14. L'intérêt d'une bonne administration de la justice justifie en effet, que la Cour de cassation statue sur le fond, après l'annulation de l'arrêt du 31 mars 2022.
15. Il résulte de ce qui est dit aux paragraphes 9 à 12 que l'appel incident formé par l'assureur à l'encontre de M. [I] est irrecevable.

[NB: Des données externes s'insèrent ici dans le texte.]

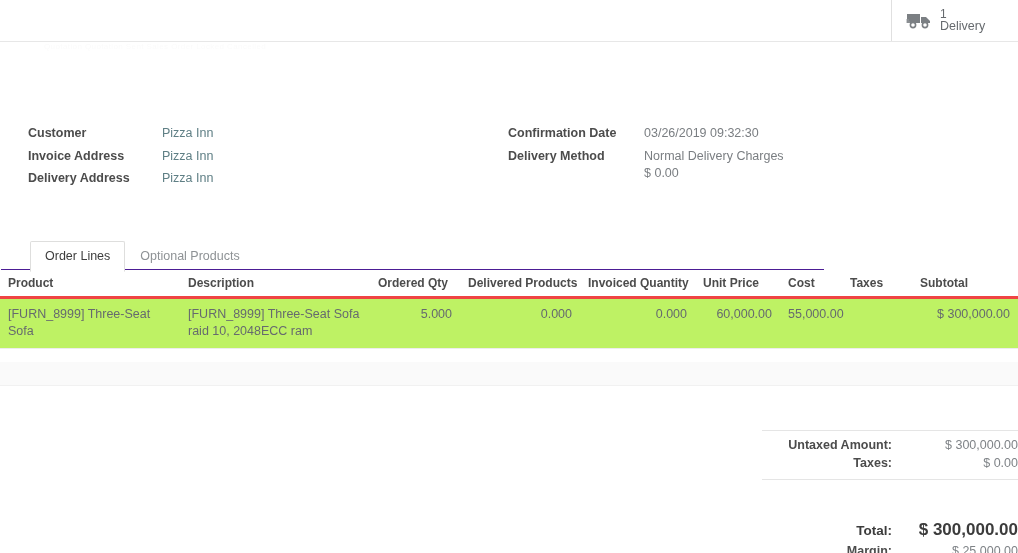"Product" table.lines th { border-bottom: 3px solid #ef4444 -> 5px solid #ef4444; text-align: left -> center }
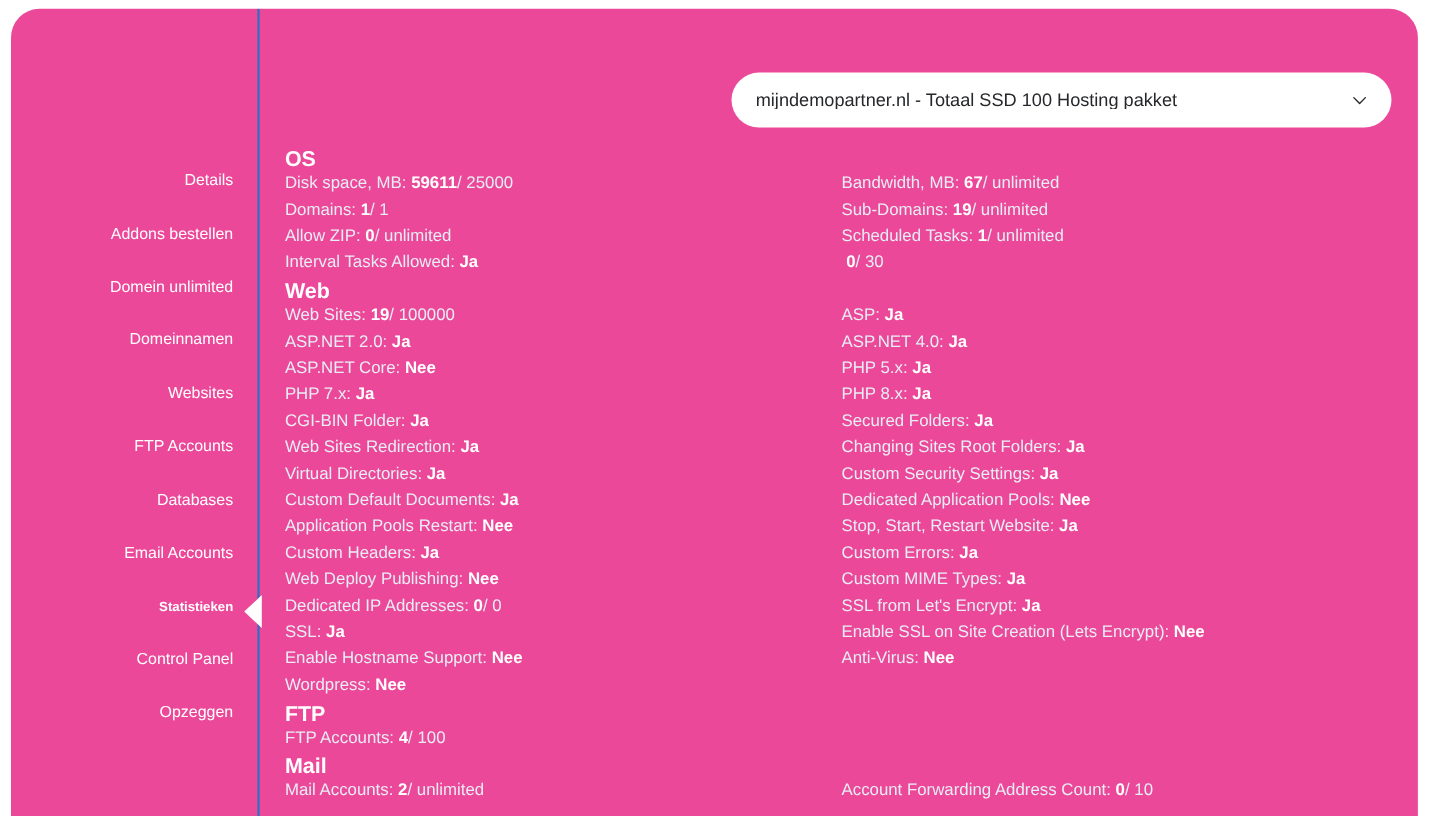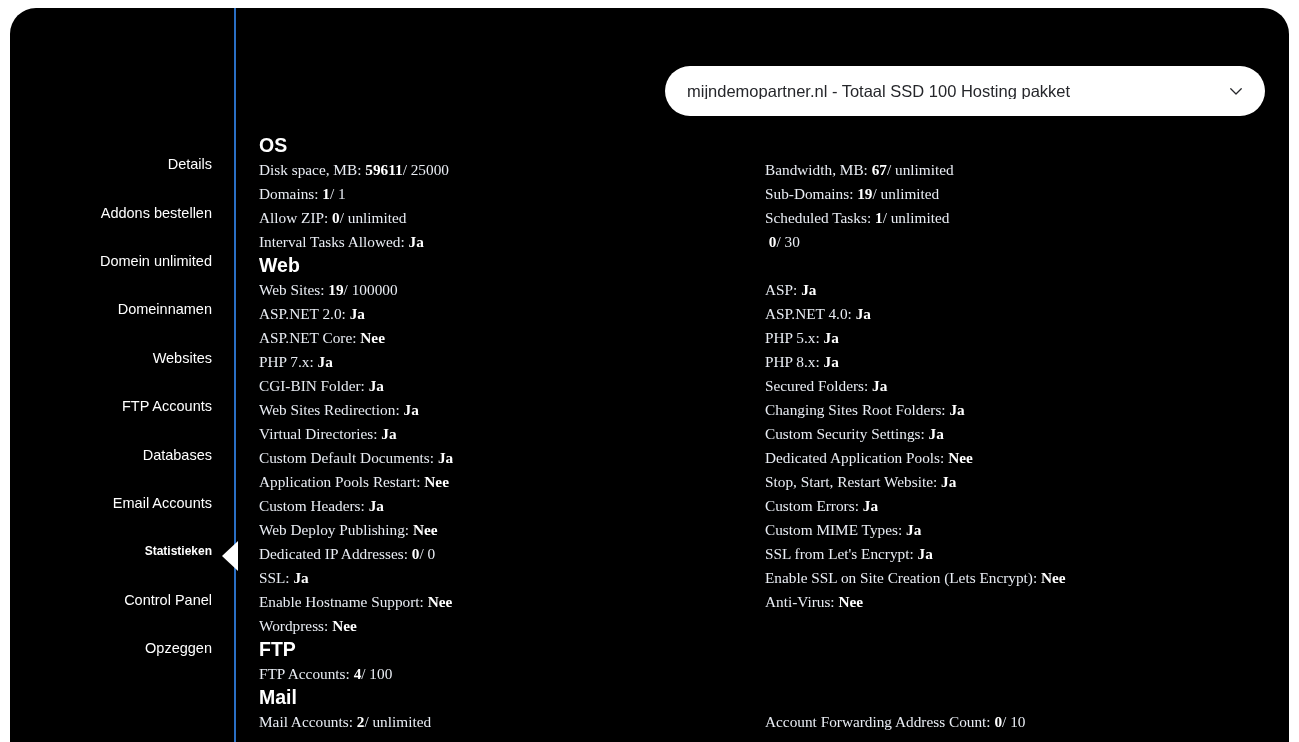"mijndemopartner.nl - Totaal SSD 100" #app { background: #000000 -> #ec4899 }
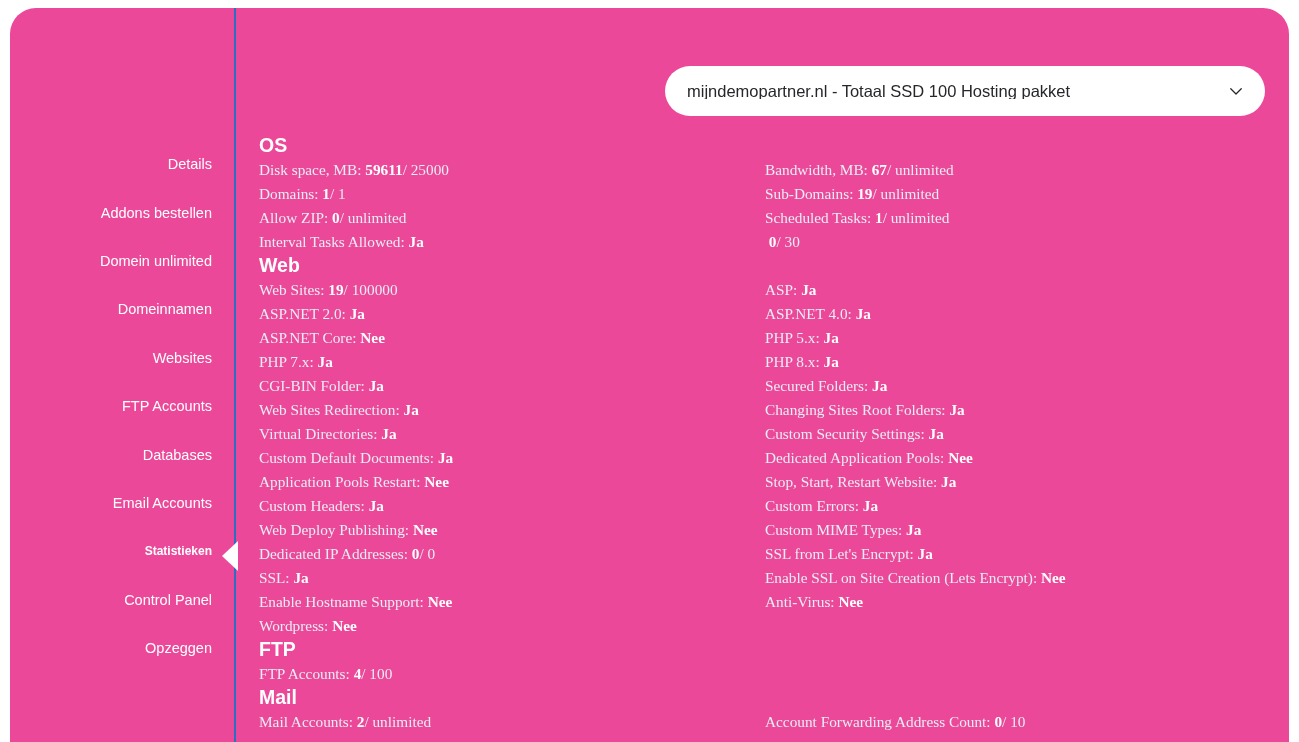"Disk space, MB:" .row { align-items: center -> flex-start; font-family: Liberation Serif, serif -> none }
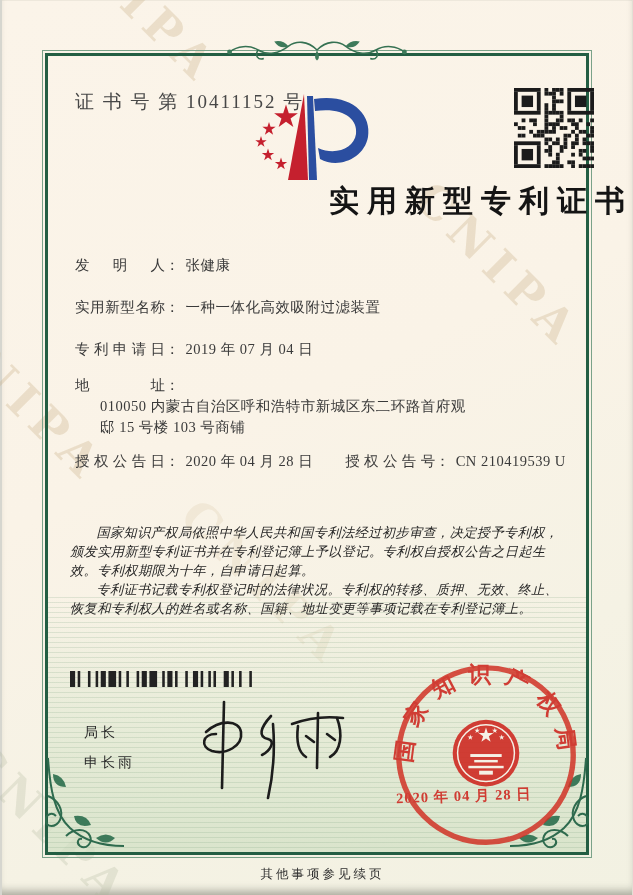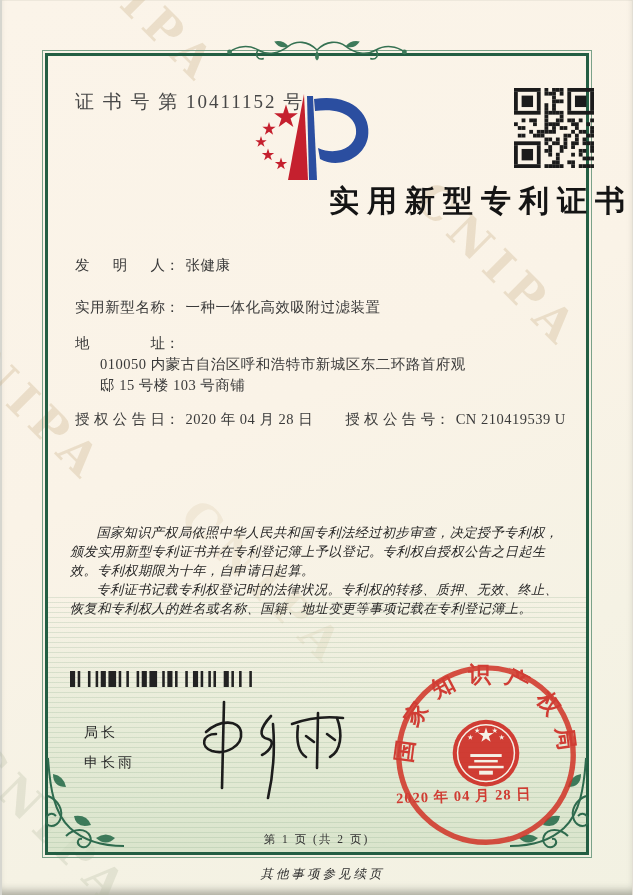"专利申请日： 2019 年 07 月" div.row { html: none -> <div> <span>专利申请日</span><span>：</span><span>2019 年 07 月 04 日</span> </div> }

16. La cour d'appel était saisie par l'appel principal des chefs de préjudice de perte de gains professionnels actuels et futurs de la victime et n'a pas aggravé le sort de cette dernière, de sorte que l'annulation de l'arrêt du 31 mars 2022 n'entraîne pas par voie de conséquence celle des dispositions de l'arrêt du 6 octobre 2022 statuant sur ces pertes de gains.
PAR CES MOTIFS, la Cour :
REJETTE le pourvoi formé par la société Areas dommages ;
REJETTE le pourvoi formé par M. [I] en tant qu'il est dirigé contre l'arrêt du 6 octobre 2022 ;
CASSE et ANNULE, en toutes ses dispositions, l'arrêt rendu le 31 mars 2022, entre les parties, par la cour d'appel de Paris ;
DIT n'y avoir lieu à renvoi ;
DÉCLARE IRRECEVABLE l'appel incident formé par la société Areas dommages ;
Condamne la société Areas dommages aux dépens ;
En application de l'article 700 du code de procédure civile, condamne la société Areas dommages à payer à M. [I] la somme de 3 000 euros et rejette les autres demandes ;
Dit que sur les diligences du procureur général près la Cour de cassation, le présent arrêt sera transmis pour être transcrit en marge ou à la suite de l'arrêt cassé ;
Ainsi fait et jugé par la Cour de cassation, deuxième chambre civile, prononcé et signé par le président en l'audience publique du vingt-huit novembre deux mille vingt-quatre et signé par Mme Cathala, greffier de chambre qui a assisté au prononcé de l'arrêt.